County shouldn’t appeal ballot ruling
As we learned in the Friday, Sept. 6, edition of the Butler Eagle, a three-member Commonwealth Court panel ruled that voters whose mail-in ballots are rejected for a variety of reasons can cast a provisional ballot.
The ruling is in a lawsuit filed by two Butler County voters, Faith Genser and Frank Matis, who had their mail-in ballots rejected during the April Primary Election and then also had the provisional ballots they submitted rejected. Both Genser and Matis failed to place their mail-in ballots in the blank secrecy envelope as required.
The county Bureau of Elections notified both their mail-in ballots wouldn’t be counted.
Attorneys for the voters had argued that state law allows for a voter to cast a provisional ballot in such cases, an argument the Bureau of Elections and a Common Pleas Court judge rejected.

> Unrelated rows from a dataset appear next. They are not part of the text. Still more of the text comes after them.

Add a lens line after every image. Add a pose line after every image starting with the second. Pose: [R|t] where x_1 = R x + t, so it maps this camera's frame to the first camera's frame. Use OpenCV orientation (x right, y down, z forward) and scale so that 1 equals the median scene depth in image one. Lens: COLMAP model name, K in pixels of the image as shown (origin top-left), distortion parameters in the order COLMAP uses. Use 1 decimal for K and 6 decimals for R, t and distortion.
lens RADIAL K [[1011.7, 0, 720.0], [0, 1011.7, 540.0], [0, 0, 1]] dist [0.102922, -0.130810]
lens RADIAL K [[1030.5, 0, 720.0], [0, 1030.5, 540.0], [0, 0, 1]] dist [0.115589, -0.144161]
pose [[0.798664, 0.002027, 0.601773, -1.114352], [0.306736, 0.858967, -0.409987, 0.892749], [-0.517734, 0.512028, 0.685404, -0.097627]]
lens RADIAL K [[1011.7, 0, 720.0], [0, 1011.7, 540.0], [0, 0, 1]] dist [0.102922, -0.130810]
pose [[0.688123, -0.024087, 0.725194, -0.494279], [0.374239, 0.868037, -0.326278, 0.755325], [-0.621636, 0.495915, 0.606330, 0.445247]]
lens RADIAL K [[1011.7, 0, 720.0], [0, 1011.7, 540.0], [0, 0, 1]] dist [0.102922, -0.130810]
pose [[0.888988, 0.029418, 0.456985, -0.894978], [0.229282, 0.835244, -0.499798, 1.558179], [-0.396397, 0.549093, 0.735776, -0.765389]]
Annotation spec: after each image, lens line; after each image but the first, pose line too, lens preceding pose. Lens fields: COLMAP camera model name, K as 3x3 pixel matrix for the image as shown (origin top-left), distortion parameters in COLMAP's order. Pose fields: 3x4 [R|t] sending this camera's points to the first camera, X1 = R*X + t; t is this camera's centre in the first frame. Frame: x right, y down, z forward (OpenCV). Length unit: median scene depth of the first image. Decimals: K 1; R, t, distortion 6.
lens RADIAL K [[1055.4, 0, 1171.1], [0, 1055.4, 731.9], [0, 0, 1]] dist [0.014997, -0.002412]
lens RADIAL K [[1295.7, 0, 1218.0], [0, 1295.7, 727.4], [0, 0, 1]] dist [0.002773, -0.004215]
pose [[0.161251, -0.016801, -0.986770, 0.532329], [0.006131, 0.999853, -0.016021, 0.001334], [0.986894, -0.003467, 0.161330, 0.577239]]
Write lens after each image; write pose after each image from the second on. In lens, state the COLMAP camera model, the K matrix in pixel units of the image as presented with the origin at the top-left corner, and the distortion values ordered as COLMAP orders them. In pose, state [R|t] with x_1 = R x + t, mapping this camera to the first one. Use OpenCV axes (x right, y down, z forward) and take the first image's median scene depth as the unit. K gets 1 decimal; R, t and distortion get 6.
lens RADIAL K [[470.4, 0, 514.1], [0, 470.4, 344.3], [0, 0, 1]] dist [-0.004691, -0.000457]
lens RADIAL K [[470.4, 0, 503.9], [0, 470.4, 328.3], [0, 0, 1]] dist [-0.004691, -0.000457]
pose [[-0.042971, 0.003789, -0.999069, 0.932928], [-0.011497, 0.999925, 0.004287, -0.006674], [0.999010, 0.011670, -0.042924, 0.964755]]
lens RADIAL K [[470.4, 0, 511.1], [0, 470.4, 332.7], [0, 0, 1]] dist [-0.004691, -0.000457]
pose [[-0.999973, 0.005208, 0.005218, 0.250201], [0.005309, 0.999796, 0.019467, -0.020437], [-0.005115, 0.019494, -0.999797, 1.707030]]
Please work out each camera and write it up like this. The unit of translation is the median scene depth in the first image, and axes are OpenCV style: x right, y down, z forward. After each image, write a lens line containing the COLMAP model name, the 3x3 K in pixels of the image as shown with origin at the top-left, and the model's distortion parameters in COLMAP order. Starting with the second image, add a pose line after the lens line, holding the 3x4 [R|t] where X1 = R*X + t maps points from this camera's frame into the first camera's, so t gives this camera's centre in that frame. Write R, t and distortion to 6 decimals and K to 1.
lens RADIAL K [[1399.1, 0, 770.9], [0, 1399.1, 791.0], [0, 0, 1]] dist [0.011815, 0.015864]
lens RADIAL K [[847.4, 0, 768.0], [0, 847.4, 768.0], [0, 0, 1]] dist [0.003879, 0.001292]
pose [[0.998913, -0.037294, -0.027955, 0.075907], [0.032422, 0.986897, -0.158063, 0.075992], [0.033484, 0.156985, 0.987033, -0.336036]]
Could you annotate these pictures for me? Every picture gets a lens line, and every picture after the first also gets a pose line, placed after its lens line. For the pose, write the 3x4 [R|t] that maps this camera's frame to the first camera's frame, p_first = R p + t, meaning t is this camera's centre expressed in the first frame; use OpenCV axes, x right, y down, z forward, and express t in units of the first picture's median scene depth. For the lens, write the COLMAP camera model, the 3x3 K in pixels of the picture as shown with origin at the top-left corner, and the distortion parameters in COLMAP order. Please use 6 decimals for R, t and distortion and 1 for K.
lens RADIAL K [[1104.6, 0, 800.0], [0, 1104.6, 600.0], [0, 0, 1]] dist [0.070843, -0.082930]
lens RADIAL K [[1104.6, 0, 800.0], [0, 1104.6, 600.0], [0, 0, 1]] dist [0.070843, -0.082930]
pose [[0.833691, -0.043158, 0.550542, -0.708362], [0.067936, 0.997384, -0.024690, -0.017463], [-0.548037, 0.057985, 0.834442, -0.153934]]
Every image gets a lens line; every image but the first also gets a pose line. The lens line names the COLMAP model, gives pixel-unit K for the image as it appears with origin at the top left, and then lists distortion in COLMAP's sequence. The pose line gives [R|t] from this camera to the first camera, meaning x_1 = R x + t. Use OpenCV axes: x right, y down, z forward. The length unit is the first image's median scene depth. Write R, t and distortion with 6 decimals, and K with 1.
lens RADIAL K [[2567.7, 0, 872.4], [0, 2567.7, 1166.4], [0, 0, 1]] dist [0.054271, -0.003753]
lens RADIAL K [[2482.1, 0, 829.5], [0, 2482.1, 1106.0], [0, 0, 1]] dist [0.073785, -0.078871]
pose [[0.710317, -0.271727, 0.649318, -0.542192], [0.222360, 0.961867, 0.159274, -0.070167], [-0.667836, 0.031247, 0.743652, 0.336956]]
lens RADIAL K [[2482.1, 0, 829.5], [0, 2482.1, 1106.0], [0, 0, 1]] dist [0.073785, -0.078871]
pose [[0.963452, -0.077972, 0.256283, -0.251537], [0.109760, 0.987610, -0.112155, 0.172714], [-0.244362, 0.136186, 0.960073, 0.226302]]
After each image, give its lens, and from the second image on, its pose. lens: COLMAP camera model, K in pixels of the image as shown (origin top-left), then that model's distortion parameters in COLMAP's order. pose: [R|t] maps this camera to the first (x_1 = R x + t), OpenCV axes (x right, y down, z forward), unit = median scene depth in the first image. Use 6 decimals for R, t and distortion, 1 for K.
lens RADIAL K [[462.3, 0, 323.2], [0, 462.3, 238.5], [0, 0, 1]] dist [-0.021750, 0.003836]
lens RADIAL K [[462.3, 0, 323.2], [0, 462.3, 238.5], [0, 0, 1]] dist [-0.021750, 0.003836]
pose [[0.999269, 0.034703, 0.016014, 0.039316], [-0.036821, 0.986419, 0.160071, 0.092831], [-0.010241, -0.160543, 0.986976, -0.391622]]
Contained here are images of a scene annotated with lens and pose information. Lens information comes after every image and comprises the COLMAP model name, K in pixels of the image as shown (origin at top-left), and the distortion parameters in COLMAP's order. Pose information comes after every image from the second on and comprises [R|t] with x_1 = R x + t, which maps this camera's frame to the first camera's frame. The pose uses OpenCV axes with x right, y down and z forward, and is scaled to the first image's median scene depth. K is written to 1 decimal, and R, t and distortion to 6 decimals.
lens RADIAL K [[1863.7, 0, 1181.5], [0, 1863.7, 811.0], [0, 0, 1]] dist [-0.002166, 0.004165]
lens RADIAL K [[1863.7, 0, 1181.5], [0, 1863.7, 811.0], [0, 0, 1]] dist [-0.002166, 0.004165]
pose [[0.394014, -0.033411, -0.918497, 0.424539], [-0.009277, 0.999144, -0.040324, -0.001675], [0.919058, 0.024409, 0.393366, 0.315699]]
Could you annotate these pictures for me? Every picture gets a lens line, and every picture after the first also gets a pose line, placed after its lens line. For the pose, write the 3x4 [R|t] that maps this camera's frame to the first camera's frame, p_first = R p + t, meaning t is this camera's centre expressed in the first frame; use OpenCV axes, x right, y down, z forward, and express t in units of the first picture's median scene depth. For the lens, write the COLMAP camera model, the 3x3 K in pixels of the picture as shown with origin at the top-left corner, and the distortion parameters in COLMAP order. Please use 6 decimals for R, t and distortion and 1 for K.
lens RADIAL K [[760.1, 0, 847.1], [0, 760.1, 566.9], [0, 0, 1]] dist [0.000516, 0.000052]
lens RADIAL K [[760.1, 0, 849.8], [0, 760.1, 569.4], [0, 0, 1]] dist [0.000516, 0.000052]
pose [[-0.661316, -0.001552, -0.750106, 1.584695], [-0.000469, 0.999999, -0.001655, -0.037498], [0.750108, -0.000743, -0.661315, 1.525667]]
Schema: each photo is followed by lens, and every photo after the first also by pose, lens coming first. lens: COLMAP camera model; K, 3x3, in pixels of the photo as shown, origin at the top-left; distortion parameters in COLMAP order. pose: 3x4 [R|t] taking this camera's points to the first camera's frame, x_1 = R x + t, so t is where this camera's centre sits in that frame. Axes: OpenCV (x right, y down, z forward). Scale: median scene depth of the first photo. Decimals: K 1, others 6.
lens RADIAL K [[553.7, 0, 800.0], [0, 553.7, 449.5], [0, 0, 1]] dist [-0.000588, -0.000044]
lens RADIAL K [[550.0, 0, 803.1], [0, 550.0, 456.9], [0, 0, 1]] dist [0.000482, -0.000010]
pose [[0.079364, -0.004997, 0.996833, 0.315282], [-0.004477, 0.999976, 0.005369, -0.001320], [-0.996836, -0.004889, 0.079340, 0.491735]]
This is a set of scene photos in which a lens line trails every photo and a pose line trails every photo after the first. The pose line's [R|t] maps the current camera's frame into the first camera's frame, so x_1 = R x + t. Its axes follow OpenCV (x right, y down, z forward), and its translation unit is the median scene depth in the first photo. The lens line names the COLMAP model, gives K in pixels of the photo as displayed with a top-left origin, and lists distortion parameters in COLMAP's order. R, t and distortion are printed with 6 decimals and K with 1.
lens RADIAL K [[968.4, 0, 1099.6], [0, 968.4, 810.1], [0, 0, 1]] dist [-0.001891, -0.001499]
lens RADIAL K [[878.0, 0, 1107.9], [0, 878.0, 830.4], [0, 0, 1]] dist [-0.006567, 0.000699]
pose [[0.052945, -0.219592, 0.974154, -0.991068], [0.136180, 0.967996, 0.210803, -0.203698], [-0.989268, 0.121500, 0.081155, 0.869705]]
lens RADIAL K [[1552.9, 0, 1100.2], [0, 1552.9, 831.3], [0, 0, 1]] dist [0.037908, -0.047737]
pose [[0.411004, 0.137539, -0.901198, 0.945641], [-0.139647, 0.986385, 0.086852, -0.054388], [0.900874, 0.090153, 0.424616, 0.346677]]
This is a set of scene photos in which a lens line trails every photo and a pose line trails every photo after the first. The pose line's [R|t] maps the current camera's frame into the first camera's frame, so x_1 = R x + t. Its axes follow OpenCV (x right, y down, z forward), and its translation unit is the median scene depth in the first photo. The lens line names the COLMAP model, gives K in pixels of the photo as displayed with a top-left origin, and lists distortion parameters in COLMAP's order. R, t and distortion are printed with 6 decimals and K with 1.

A higher court has sided with the voters, and while the county has several days to decide whether to file an appeal, we firmly believe they should not.
The rejection of the ballots because they weren’t properly submitted was a reasonable decision. But there is an overriding interest in making sure every eligible voter who wants to cast a ballot has the ability, and that their votes are counted.
Election security matters, but that isn’t the issue in this case. This case is about ensuing access to voting to everyone.
One of the real concerns this situation raised was there is no consistency from county to county about how to cure mail-in ballots that have some kind of error.
This decision offers a statewide standard for ballot curing, something that was sorely needed.